DATA TO EXAMINE -
=======
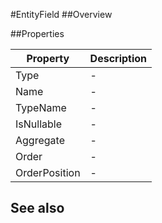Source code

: #EntityField
##Overview



##Properties
<table class="table table-condensed table-bordered">
    <thead>
<tr>
<th>Property</th>
<th>Description</th>
</tr>
</thead>
<tbody>
<tr><td>Type</td><td> - </td></tr>
<tr><td>Name</td><td> - </td></tr>
<tr><td>TypeName</td><td> - </td></tr>
<tr><td>IsNullable</td><td> - </td></tr>
<tr><td>Aggregate</td><td> - </td></tr>
<tr><td>Order</td><td> - </td></tr>
<tr><td>OrderPosition</td><td> - </td></tr>
</tbody></table>



## See also

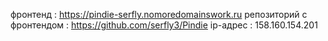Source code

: фронтенд : https://pindie-serfly.nomoredomainswork.ru
репозиторий с фронтендом : https://github.com/serfly3/Pindie
ip-адрес : 158.160.154.201
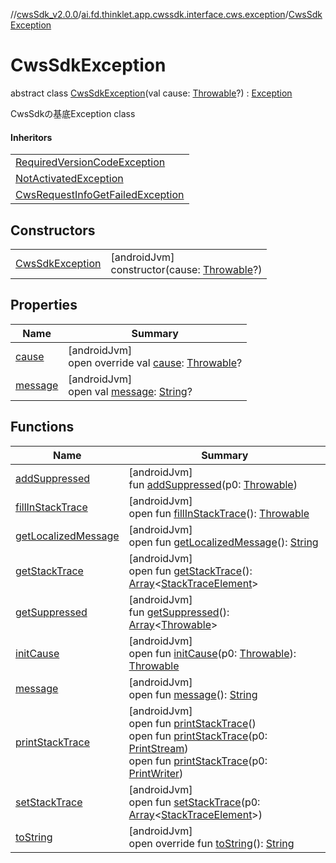 //[cwsSdk_v2.0.0](../../../index.md)/[ai.fd.thinklet.app.cwssdk.interface.cws.exception](../index.md)/[CwsSdkException](index.md)

# CwsSdkException

abstract class [CwsSdkException](index.md)(val cause: [Throwable](https://kotlinlang.org/api/latest/jvm/stdlib/kotlin/-throwable/index.html)?) : [Exception](https://developer.android.com/reference/kotlin/java/lang/Exception.html)

CwsSdkの基底Exception class

#### Inheritors

| |
|---|
| [RequiredVersionCodeException](../-required-version-code-exception/index.md) |
| [NotActivatedException](../-not-activated-exception/index.md) |
| [CwsRequestInfoGetFailedException](../-cws-request-info-get-failed-exception/index.md) |

## Constructors

| | |
|---|---|
| [CwsSdkException](-cws-sdk-exception.md) | [androidJvm]<br>constructor(cause: [Throwable](https://kotlinlang.org/api/latest/jvm/stdlib/kotlin/-throwable/index.html)?) |

## Properties

| Name | Summary |
|---|---|
| [cause](cause.md) | [androidJvm]<br>open override val [cause](cause.md): [Throwable](https://kotlinlang.org/api/latest/jvm/stdlib/kotlin/-throwable/index.html)? |
| [message](../-cws-request-info-get-failed-exception/index.md#1824300659%2FProperties%2F266414480) | [androidJvm]<br>open val [message](../-cws-request-info-get-failed-exception/index.md#1824300659%2FProperties%2F266414480): [String](https://kotlinlang.org/api/latest/jvm/stdlib/kotlin/-string/index.html)? |

## Functions

| Name | Summary |
|---|---|
| [addSuppressed](../-cws-request-info-get-failed-exception/index.md#282858770%2FFunctions%2F266414480) | [androidJvm]<br>fun [addSuppressed](../-cws-request-info-get-failed-exception/index.md#282858770%2FFunctions%2F266414480)(p0: [Throwable](https://kotlinlang.org/api/latest/jvm/stdlib/kotlin/-throwable/index.html)) |
| [fillInStackTrace](../-cws-request-info-get-failed-exception/index.md#-1102069925%2FFunctions%2F266414480) | [androidJvm]<br>open fun [fillInStackTrace](../-cws-request-info-get-failed-exception/index.md#-1102069925%2FFunctions%2F266414480)(): [Throwable](https://kotlinlang.org/api/latest/jvm/stdlib/kotlin/-throwable/index.html) |
| [getLocalizedMessage](../-cws-request-info-get-failed-exception/index.md#1043865560%2FFunctions%2F266414480) | [androidJvm]<br>open fun [getLocalizedMessage](../-cws-request-info-get-failed-exception/index.md#1043865560%2FFunctions%2F266414480)(): [String](https://kotlinlang.org/api/latest/jvm/stdlib/kotlin/-string/index.html) |
| [getStackTrace](../-cws-request-info-get-failed-exception/index.md#2050903719%2FFunctions%2F266414480) | [androidJvm]<br>open fun [getStackTrace](../-cws-request-info-get-failed-exception/index.md#2050903719%2FFunctions%2F266414480)(): [Array](https://kotlinlang.org/api/latest/jvm/stdlib/kotlin/-array/index.html)&lt;[StackTraceElement](https://developer.android.com/reference/kotlin/java/lang/StackTraceElement.html)&gt; |
| [getSuppressed](../-cws-request-info-get-failed-exception/index.md#672492560%2FFunctions%2F266414480) | [androidJvm]<br>fun [getSuppressed](../-cws-request-info-get-failed-exception/index.md#672492560%2FFunctions%2F266414480)(): [Array](https://kotlinlang.org/api/latest/jvm/stdlib/kotlin/-array/index.html)&lt;[Throwable](https://kotlinlang.org/api/latest/jvm/stdlib/kotlin/-throwable/index.html)&gt; |
| [initCause](../-cws-request-info-get-failed-exception/index.md#-418225042%2FFunctions%2F266414480) | [androidJvm]<br>open fun [initCause](../-cws-request-info-get-failed-exception/index.md#-418225042%2FFunctions%2F266414480)(p0: [Throwable](https://kotlinlang.org/api/latest/jvm/stdlib/kotlin/-throwable/index.html)): [Throwable](https://kotlinlang.org/api/latest/jvm/stdlib/kotlin/-throwable/index.html) |
| [message](message.md) | [androidJvm]<br>open fun [message](message.md)(): [String](https://kotlinlang.org/api/latest/jvm/stdlib/kotlin/-string/index.html) |
| [printStackTrace](../-cws-request-info-get-failed-exception/index.md#-1769529168%2FFunctions%2F266414480) | [androidJvm]<br>open fun [printStackTrace](../-cws-request-info-get-failed-exception/index.md#-1769529168%2FFunctions%2F266414480)()<br>open fun [printStackTrace](../-cws-request-info-get-failed-exception/index.md#1841853697%2FFunctions%2F266414480)(p0: [PrintStream](https://developer.android.com/reference/kotlin/java/io/PrintStream.html))<br>open fun [printStackTrace](../-cws-request-info-get-failed-exception/index.md#1175535278%2FFunctions%2F266414480)(p0: [PrintWriter](https://developer.android.com/reference/kotlin/java/io/PrintWriter.html)) |
| [setStackTrace](../-cws-request-info-get-failed-exception/index.md#2135801318%2FFunctions%2F266414480) | [androidJvm]<br>open fun [setStackTrace](../-cws-request-info-get-failed-exception/index.md#2135801318%2FFunctions%2F266414480)(p0: [Array](https://kotlinlang.org/api/latest/jvm/stdlib/kotlin/-array/index.html)&lt;[StackTraceElement](https://developer.android.com/reference/kotlin/java/lang/StackTraceElement.html)&gt;) |
| [toString](to-string.md) | [androidJvm]<br>open override fun [toString](to-string.md)(): [String](https://kotlinlang.org/api/latest/jvm/stdlib/kotlin/-string/index.html) |
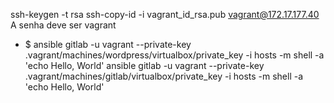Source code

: ssh-keygen -t rsa
ssh-copy-id -i vagrant_id_rsa.pub vagrant@172.17.177.40
A senha deve ser vagrant


* $ 
ansible gitlab -u vagrant --private-key .vagrant/machines/wordpress/virtualbox/private_key -i hosts -m shell -a 'echo Hello, World'
ansible gitlab -u vagrant --private-key .vagrant/machines/gitlab/virtualbox/private_key  -i hosts -m shell -a 'echo Hello, World'

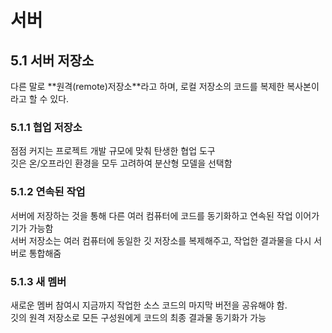 <h1>서버</h1>
<h2>5.1 서버 저장소</h2>
다른 말로 **원격(remote)저장소**라고 하며, 로컬 저장소의 코드를 복제한 복사본이라고 할 수 있다.
<h3>5.1.1 협업 저장소</h3>
점점 커지는 프로젝트 개발 규모에 맞춰 탄생한 협업 도구<br>
깃은 온/오프라인 환경을 모두 고려하여 분산형 모델을 선택함
<h3>5.1.2 연속된 작업</h3>
서버에 저장하는 것을 통해 다른 여러 컴퓨터에 코드를 동기화하고 연속된 작업 이어가기가 가능함<br>
서버 저장소는 여러 컴퓨터에 동일한 깃 저장소를 복제해주고, 작업한 결과물을 다시 서버로 통합해줌
<h3>5.1.3 새 멤버</h3>
새로운 멤버 참여시 지금까지 작업한 소스 코드의 마지막 버전을 공유해야 함.<br>
깃의 원격 저장소로 모든 구성원에게 코드의 최종 결과물 동기화가 가능
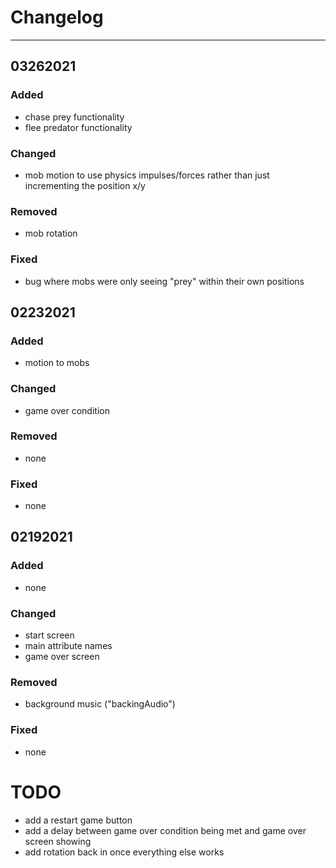 # Changelog

---

## 03262021

### Added

- chase prey functionality
- flee predator functionality

### Changed

- mob motion to use physics impulses/forces rather than just incrementing the position x/y

### Removed

- mob rotation

### Fixed

- bug where mobs were only seeing "prey" within their own positions


## 02232021

### Added

- motion to mobs

### Changed

- game over condition

### Removed

- none

### Fixed

- none

## 02192021

### Added

- none

### Changed

- start screen
- main attribute names
- game over screen

### Removed

- background music ("backingAudio")

### Fixed

- none


# TODO

- add a restart game button
- add a delay between game over condition being met and game over screen showing
- add rotation back in once everything else works
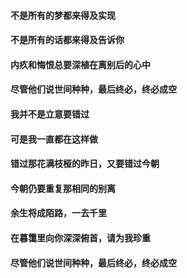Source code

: #### 不是所有的梦都来得及实现
#### 不是所有的话都来得及告诉你
#### 内疚和悔恨总要深植在离别后的心中
#### 尽管他们说世间种种，最后终必，终必成空
#### 我并不是立意要错过
#### 可是我一直都在这样做



#### 错过那花满枝桠的昨日，又要错过今朝

#### 今朝仍要重复那相同的别离

#### 余生将成陌路，一去千里

#### 在暮霭里向你深深俯首，请为我珍重

#### 尽管他们说世间种种，最后终必，终必成空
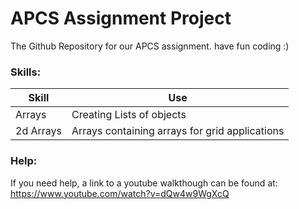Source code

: # APCS Assignment Project
The Github Repository for our APCS assignment. have fun coding :)

### Skills:
|Skill|Use|
|---|---|
|Arrays  | Creating Lists of objects|
|2d Arrays  | Arrays containing arrays for grid applications |

### Help:
If you need help, a link to a youtube walkthough can be found at: https://www.youtube.com/watch?v=dQw4w9WgXcQ
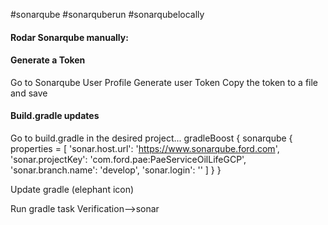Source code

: #sonarqube #sonarquberun #sonarqubelocally

#### Rodar Sonarqube manually:

#### Generate a Token

Go to Sonarqube
User Profile
Generate user Token
Copy the token to a file and save

#### Build.gradle updates

Go to build.gradle in the desired project...
    gradleBoost {
        sonarqube {
            properties = [
                    'sonar.host.url': 'https://www.sonarqube.ford.com',
                    'sonar.projectKey': 'com.ford.pae:PaeServiceOilLifeGCP',
                    'sonar.branch.name': 'develop',
					'sonar.login': '<token>'
            ]
        }
    }
	
Update gradle (elephant icon)

Run gradle task Verification-->sonar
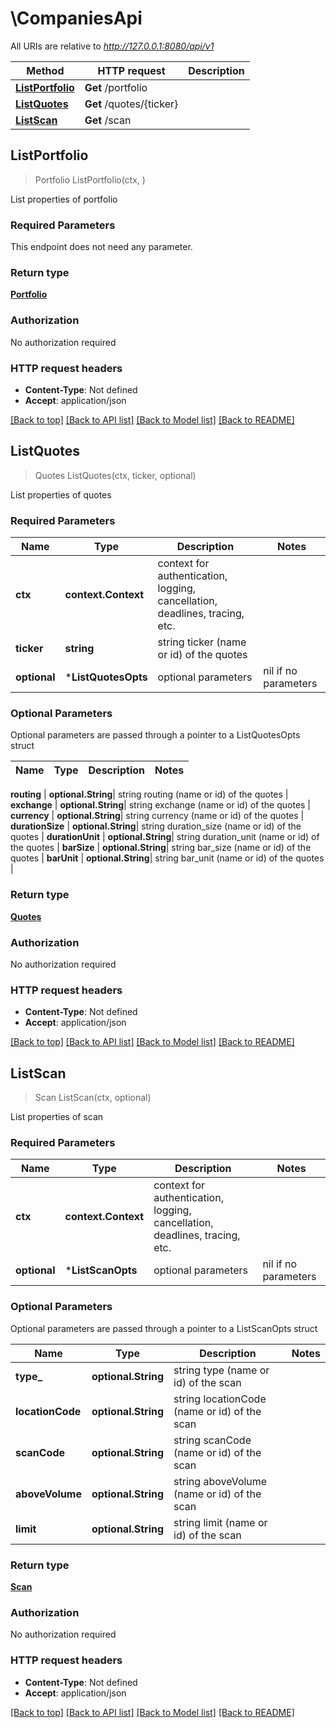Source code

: # \CompaniesApi

All URIs are relative to *http://127.0.0.1:8080/api/v1*

Method | HTTP request | Description
------------- | ------------- | -------------
[**ListPortfolio**](CompaniesApi.md#ListPortfolio) | **Get** /portfolio | 
[**ListQuotes**](CompaniesApi.md#ListQuotes) | **Get** /quotes/{ticker} | 
[**ListScan**](CompaniesApi.md#ListScan) | **Get** /scan | 



## ListPortfolio

> Portfolio ListPortfolio(ctx, )



List properties of portfolio

### Required Parameters

This endpoint does not need any parameter.

### Return type

[**Portfolio**](portfolio.md)

### Authorization

No authorization required

### HTTP request headers

- **Content-Type**: Not defined
- **Accept**: application/json

[[Back to top]](#) [[Back to API list]](../README.md#documentation-for-api-endpoints)
[[Back to Model list]](../README.md#documentation-for-models)
[[Back to README]](../README.md)


## ListQuotes

> Quotes ListQuotes(ctx, ticker, optional)



List properties of quotes

### Required Parameters


Name | Type | Description  | Notes
------------- | ------------- | ------------- | -------------
**ctx** | **context.Context** | context for authentication, logging, cancellation, deadlines, tracing, etc.
**ticker** | **string**| string ticker (name or id) of the quotes | 
 **optional** | ***ListQuotesOpts** | optional parameters | nil if no parameters

### Optional Parameters

Optional parameters are passed through a pointer to a ListQuotesOpts struct


Name | Type | Description  | Notes
------------- | ------------- | ------------- | -------------

 **routing** | **optional.String**| string routing (name or id) of the quotes | 
 **exchange** | **optional.String**| string exchange (name or id) of the quotes | 
 **currency** | **optional.String**| string currency (name or id) of the quotes | 
 **durationSize** | **optional.String**| string duration_size (name or id) of the quotes | 
 **durationUnit** | **optional.String**| string duration_unit (name or id) of the quotes | 
 **barSize** | **optional.String**| string bar_size (name or id) of the quotes | 
 **barUnit** | **optional.String**| string bar_unit (name or id) of the quotes | 

### Return type

[**Quotes**](quotes.md)

### Authorization

No authorization required

### HTTP request headers

- **Content-Type**: Not defined
- **Accept**: application/json

[[Back to top]](#) [[Back to API list]](../README.md#documentation-for-api-endpoints)
[[Back to Model list]](../README.md#documentation-for-models)
[[Back to README]](../README.md)


## ListScan

> Scan ListScan(ctx, optional)



List properties of scan

### Required Parameters


Name | Type | Description  | Notes
------------- | ------------- | ------------- | -------------
**ctx** | **context.Context** | context for authentication, logging, cancellation, deadlines, tracing, etc.
 **optional** | ***ListScanOpts** | optional parameters | nil if no parameters

### Optional Parameters

Optional parameters are passed through a pointer to a ListScanOpts struct


Name | Type | Description  | Notes
------------- | ------------- | ------------- | -------------
 **type_** | **optional.String**| string type (name or id) of the scan | 
 **locationCode** | **optional.String**| string locationCode (name or id) of the scan | 
 **scanCode** | **optional.String**| string scanCode (name or id) of the scan | 
 **aboveVolume** | **optional.String**| string aboveVolume (name or id) of the scan | 
 **limit** | **optional.String**| string limit (name or id) of the scan | 

### Return type

[**Scan**](scan.md)

### Authorization

No authorization required

### HTTP request headers

- **Content-Type**: Not defined
- **Accept**: application/json

[[Back to top]](#) [[Back to API list]](../README.md#documentation-for-api-endpoints)
[[Back to Model list]](../README.md#documentation-for-models)
[[Back to README]](../README.md)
=======
WHAT YOU WILL DO -
Please return each line from the records above that contains the string "condition".

WRITTEN ANSWER -
- game over condition
- add a delay between game over condition being met and game over screen showing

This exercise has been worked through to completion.